It's easy to spot the tourists in New York City, just notice the people constantly looking around, either in awe or pure confusion. They also usually have maps and are trying their best to navigate where they are going.
You can study a map, read articles, talk to the 'locals,' watch videos, etc. but to a certain extent, when you are visiting a new place you will still feel (at times) a little lost and unprepared. Something always comes up that causes a moment of panic.
This happens when we are trying something new or doing something for the first time. We will always feel unprepared.
We've been trained to not be okay with this. We, unfortunately, compare this feeling of unpreparedness to how we felt when we took a quiz in school and forgot everything we had previously memorized.
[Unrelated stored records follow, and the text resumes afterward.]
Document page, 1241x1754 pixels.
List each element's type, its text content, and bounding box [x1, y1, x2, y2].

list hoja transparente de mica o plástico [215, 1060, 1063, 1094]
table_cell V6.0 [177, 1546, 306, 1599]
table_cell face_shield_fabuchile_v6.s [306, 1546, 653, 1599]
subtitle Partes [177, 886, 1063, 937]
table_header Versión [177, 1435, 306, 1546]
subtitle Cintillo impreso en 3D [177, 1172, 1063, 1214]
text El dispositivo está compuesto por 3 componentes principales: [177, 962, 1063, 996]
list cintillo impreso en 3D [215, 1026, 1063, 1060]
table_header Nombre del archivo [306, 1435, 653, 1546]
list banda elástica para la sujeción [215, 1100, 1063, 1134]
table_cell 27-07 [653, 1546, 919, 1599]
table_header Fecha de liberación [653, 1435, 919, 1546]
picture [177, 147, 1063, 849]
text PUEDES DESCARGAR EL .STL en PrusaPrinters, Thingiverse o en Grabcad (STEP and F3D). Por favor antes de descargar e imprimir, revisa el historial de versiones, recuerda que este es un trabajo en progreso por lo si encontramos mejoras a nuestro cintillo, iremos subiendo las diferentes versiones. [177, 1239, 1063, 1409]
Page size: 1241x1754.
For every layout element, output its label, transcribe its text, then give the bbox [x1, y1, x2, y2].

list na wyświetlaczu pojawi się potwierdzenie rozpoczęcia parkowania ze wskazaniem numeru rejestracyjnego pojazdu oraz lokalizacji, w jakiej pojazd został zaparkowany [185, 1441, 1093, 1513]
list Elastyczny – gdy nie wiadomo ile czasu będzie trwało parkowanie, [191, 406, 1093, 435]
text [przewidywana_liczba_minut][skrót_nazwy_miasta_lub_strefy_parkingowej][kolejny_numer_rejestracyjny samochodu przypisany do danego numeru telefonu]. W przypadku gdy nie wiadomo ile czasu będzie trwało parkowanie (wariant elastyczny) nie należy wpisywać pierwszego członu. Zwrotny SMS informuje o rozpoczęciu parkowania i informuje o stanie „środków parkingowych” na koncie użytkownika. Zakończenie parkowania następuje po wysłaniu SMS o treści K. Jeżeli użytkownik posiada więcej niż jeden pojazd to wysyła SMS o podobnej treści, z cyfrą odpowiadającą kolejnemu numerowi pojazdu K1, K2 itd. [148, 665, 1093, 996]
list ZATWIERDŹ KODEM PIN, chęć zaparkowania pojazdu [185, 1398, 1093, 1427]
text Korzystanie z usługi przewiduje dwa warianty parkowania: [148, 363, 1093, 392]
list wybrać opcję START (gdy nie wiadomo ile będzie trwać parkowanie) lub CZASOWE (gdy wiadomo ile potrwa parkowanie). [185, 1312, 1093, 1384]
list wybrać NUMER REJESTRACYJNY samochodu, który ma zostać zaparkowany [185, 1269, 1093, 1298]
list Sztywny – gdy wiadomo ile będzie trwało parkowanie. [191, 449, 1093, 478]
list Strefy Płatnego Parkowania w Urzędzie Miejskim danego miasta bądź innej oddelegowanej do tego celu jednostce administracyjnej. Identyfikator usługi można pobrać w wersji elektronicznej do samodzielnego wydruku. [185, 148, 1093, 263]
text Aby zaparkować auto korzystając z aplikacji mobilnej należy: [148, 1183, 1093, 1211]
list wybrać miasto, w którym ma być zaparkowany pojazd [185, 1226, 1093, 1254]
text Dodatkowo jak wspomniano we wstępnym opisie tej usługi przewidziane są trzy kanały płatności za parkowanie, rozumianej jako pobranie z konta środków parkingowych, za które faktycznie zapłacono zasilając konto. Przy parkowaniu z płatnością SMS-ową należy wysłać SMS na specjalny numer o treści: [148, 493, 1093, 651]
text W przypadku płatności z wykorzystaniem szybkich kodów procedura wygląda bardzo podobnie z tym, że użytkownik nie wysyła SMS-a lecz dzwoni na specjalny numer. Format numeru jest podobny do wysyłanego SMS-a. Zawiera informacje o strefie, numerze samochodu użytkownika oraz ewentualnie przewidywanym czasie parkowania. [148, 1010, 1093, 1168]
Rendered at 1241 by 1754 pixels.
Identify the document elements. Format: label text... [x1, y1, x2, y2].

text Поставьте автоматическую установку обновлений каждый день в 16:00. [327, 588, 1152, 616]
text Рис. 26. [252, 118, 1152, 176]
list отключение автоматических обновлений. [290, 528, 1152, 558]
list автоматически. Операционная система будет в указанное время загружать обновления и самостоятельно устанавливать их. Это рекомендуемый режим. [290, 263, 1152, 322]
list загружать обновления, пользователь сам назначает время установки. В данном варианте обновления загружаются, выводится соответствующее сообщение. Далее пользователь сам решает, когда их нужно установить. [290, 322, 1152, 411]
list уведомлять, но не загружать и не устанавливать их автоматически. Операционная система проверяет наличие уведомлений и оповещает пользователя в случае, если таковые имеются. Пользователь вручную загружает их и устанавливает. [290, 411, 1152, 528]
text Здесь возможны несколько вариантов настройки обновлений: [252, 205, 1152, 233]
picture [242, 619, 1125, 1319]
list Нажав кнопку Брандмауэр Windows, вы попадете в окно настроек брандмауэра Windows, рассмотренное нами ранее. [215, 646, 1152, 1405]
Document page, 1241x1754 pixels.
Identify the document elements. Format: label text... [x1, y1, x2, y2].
This feeling of being unprepared is not a happy feeling. So we might be tempted to take certain measures to ensure we limit the number of times we feel unprepared. But therein lies the paradox. The things we feel most unprepared for are the very things we should embrace and pursue. For they are things that bring the most satisfaction. They will be the sources of our growth and development.
Another thing about the 'feeling' of being unprepared. There comes a point when this feeling is a choice. You may still be leaping into the unknown, but you've seen it play out enough times that you have an idea of how it possibly ends. I'm convinced that this ability to remain confident in ambiguity is one of the most important skills someone can develop—especially when it comes to navigating one's career and, of course, life.